Task objective
Copy out every line of the data where the word "type" is found.

Exercise input

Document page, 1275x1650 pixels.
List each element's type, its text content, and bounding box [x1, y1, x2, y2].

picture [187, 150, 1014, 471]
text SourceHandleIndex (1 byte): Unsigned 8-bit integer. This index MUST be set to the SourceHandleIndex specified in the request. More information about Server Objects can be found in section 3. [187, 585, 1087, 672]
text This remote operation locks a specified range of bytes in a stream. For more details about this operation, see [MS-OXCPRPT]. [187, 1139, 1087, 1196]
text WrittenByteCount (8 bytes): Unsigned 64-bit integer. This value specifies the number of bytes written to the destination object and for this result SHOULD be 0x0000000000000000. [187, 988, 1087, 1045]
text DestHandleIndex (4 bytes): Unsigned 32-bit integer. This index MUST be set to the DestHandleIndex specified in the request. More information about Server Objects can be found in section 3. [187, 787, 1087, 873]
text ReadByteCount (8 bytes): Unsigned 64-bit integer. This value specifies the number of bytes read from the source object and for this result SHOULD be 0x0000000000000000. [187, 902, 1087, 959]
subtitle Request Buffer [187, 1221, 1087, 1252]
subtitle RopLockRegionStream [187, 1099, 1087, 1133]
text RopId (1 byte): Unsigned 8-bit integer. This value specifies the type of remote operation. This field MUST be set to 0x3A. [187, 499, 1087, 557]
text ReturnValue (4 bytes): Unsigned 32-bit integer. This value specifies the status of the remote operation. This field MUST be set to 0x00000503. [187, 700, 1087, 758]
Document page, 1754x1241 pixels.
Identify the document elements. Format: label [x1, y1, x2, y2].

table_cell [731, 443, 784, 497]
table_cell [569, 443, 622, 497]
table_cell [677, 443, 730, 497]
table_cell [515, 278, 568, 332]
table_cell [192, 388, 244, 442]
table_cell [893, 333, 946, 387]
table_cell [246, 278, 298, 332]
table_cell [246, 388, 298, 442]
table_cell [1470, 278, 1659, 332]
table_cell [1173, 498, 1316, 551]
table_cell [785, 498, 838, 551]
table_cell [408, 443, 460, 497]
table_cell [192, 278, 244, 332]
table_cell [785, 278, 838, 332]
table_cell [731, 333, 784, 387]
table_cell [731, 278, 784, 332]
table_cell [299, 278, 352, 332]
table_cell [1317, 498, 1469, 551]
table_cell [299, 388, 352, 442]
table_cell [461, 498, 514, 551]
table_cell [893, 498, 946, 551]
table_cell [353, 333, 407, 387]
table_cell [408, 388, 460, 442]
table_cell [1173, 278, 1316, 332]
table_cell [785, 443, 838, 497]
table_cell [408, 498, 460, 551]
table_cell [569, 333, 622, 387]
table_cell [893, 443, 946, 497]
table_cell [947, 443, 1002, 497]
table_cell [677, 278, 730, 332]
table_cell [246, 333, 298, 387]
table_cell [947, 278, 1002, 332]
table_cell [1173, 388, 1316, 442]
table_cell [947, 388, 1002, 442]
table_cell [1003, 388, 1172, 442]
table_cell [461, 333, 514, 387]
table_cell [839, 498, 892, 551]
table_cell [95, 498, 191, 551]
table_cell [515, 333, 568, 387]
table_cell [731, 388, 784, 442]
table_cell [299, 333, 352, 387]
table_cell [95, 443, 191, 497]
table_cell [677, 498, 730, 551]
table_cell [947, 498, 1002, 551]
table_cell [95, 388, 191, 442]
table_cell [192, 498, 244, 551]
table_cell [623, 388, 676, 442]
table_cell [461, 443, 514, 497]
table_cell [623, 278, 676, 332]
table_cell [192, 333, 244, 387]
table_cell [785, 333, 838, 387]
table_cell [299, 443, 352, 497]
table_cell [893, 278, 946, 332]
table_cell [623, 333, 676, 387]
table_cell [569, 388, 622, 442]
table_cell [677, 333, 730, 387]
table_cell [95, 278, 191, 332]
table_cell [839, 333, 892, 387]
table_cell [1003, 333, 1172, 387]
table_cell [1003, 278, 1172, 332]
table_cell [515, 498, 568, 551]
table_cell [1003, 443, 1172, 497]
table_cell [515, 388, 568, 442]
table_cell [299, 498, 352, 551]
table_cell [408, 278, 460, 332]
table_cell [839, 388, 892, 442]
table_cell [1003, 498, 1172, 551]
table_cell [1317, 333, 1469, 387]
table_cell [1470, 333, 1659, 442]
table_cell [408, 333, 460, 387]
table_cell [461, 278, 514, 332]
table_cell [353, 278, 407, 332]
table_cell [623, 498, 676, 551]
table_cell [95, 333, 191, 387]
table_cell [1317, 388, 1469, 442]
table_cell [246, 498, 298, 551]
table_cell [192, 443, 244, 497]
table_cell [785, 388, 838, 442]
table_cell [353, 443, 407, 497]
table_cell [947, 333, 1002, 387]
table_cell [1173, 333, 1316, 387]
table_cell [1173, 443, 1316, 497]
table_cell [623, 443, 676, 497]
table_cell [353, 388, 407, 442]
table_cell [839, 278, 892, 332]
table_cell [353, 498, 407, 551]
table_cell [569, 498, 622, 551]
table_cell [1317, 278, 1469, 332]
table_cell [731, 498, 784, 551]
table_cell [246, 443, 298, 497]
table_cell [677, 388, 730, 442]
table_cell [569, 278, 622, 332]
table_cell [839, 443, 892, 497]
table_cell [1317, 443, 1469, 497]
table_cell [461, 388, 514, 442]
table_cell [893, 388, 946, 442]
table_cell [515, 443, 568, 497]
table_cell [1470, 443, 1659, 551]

Task result
List each element's type, its text content, and bounding box [x1, y1, x2, y2].
text RopId (1 byte): Unsigned 8-bit integer. This value specifies the type of remote operation. This field MUST be set to 0x3A. [187, 499, 1087, 557]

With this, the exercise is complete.